Data is an essential component of the daily operations of businesses. This includes data on customers’ needs, which is usually collected to improve processes, products, or services. Big data comes in large volumes, from different sources, with different structures and types, and at high speeds. It is too large to be realistically analyzed by decision-makers on their own. This has pushed decisionmakers into increasing their reliance on statistical analysis.
Big data analytics is also very important in higher education. It facilitates decision-making and improvement of individual and class performance under a competitive environment. Big data in education comes from two main sources: student information systems (including academic backgrounds, enrollment status, student performance, and demographics) and learning management systems (including ‘LMS’, ‘blackboard canvas’, and ‘moodle’ for information on students behavior).
The 6 Vs of big data analysis
The 6 Vs of big data analytics are six main concepts that define big data and the process of analyzing it. They are:
- Volume: the amount of data (e.g., card transactions, number of students using LMS)
- Velocity: the information flows (e.g., financial information, lectures, and exercises attended, notes delivered to students, notes accessed by students, regular conduct of student consultation, number of attending students, exam scores, feedback for students and lecturers on their performance).
- Veracity: the accuracy and trustworthiness of data, the storing process, and the relevance of data to the purpose it was collected Veracity also covers questions of trust and uncertainty.
- Variety: the division of data into structured, semi-structured, and unstructured
- Verification: data verification and security
- Value: determining the necessary activities and acting fast on any issues by students, lecturers, and other individuals or processes to generate value and benefits The 6 Vs of big data analytics can be achieved through three stable pillars, which are as follows.
The three pillars of big data
The three pillars of big data are:
- Data collection or accessing: identifying the valuable, accurate, and relevant information from the big data collected, filtering it, and structuring it in terms of importance, type, etc.
- Data analysis: analyzing the data collected by first by defining the correlation and regression of variables and then diving into deeper further analysis, depending on the complexity of big data
- Visualization and application: the creation and presentation of the analyzed data as accessible and making it available for use to the users decision-makers
Big Data in higher education institutions: Types and purpose
The most common types of big data stored by higher education institutions include administrative data, department data, curriculum data, teaching and learning data, research data, and student data.

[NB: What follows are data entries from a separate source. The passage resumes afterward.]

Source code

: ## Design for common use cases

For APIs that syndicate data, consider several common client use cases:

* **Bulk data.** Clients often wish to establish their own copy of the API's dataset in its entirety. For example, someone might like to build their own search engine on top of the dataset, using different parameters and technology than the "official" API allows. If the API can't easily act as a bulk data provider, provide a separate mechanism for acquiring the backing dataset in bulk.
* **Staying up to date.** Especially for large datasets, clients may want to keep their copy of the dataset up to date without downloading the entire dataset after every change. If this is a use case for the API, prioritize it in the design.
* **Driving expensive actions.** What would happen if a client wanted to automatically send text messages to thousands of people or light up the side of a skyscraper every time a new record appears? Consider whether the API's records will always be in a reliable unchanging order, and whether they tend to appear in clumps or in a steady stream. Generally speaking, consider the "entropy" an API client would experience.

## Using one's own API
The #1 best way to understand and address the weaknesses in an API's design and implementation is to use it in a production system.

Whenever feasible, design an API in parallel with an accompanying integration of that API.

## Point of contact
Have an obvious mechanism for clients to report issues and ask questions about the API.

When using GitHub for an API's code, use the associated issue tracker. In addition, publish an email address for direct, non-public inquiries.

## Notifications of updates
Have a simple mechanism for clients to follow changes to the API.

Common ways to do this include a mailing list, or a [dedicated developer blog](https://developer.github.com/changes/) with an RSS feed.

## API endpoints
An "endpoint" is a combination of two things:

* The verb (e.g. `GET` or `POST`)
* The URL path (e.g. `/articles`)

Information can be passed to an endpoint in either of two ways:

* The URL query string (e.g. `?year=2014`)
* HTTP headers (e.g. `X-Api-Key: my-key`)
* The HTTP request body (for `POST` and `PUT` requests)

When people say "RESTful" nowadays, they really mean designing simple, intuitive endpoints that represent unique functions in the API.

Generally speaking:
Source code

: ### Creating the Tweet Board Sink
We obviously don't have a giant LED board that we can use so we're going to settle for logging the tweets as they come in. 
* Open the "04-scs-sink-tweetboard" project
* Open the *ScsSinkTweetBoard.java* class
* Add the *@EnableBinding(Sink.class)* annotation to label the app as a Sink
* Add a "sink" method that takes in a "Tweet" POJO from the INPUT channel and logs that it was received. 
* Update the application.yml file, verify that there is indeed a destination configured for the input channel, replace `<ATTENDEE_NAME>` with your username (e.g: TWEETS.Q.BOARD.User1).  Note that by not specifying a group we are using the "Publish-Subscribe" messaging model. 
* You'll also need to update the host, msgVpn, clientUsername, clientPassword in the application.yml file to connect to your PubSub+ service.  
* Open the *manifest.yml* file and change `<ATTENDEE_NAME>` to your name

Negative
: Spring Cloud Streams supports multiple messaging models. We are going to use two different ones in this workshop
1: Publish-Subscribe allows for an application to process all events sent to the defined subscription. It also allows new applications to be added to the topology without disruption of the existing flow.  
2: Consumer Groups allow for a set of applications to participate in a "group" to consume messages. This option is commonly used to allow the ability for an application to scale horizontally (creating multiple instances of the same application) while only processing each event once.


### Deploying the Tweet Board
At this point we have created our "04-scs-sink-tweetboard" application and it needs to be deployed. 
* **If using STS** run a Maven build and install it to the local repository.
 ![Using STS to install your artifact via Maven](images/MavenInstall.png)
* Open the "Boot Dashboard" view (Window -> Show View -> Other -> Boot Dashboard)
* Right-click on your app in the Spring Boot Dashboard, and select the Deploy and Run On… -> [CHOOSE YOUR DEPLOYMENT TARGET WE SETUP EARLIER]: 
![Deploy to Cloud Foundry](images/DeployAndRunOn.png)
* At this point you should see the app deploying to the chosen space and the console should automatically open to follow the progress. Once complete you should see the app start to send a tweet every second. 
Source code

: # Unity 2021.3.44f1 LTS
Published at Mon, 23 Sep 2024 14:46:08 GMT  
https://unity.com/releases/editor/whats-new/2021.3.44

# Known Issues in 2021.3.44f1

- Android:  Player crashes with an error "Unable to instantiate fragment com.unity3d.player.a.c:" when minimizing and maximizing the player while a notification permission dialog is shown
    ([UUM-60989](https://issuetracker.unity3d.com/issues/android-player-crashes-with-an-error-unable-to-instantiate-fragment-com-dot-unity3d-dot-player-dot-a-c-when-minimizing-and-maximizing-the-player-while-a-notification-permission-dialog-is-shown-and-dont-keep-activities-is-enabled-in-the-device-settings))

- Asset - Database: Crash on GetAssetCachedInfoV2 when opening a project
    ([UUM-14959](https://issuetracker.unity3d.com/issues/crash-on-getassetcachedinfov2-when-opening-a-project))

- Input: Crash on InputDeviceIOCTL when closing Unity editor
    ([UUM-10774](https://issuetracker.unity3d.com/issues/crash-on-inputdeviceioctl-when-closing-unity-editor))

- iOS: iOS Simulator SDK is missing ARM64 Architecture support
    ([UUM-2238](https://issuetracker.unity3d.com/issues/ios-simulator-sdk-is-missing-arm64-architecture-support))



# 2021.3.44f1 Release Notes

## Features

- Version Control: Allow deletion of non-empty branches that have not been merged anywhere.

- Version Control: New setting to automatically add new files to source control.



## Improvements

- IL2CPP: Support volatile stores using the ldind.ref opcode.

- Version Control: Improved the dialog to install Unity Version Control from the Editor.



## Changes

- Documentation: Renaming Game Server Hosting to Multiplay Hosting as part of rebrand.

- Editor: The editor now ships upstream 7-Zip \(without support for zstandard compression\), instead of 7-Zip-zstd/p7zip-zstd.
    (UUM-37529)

Such data are usually collected in order to evaluate the future performance and challenges across academics, research, teaching, learning, outcomes, and growth of institutions.
There are three main categories of big data characteristic to higher education institutions:
- Administrator: an institution’s academic programming, the allocation of financial and human resources by taking in the concern of the capacity building and supporting ongoing efforts
- Students: the main proactive feedback of student performance in class, exercises, and participation, learning pathway, and planning learning activities
- Lecturers: the lectures, continuous improvement of teaching, and instant feedback to students and administrators
The three stages of online big data analytics
Online big data goes through three stages:
- Micro stage treats the clickstream data generated by students (interaction of an individual with the learning environment, including simulation, intelligent tutoring systems, previews of courses, videos, games, etc.). This stage allows understanding information of students’ self-regulated learning in real-time. This is done by clustering all information and generating student personal profiles.
- Mid-stage or text data treats students’ digital writing from discussion forums, online assignments, and social media interactions. This stage uses linguistics tools to determine student performance and student writing through cognitive (automatic student feedback and automated grading), social (online dialogue and discussion patterns, transcripts, videos, etc.), behavioral (course engagement, resource seeking), and effective (students self-concept or sentiment, motivation, and engaging in the learning activities e.g., their opinions on the course) methods.
- Macro stage or institutional data treats students’ demographics (admission data, class schedules, enrollments, terms grades). This stage allows understanding information of students on a semester or yearly basis or even sending warnings (signs that students may be at risk of dropping a course or a program), course guidance, and an information system, which gives administrators information regarding the environment and the ability to understand students’ behavior in the future regarding the completion of their degree, their eligibility to graduate, or the need of intervention.
Nevertheless, there can also be overlaps between the three stages, as the data collected covers the entire institution, not just students.
Challenges of online big data and analytics in higher education institutions can be approached through correlation and regression, as well as other statistical and analytical tools that enable accurate and useful information for decision-makers.
Therefore, big data analytics offers numerous benefits that are of great impact in resolving critical issues of the educational system.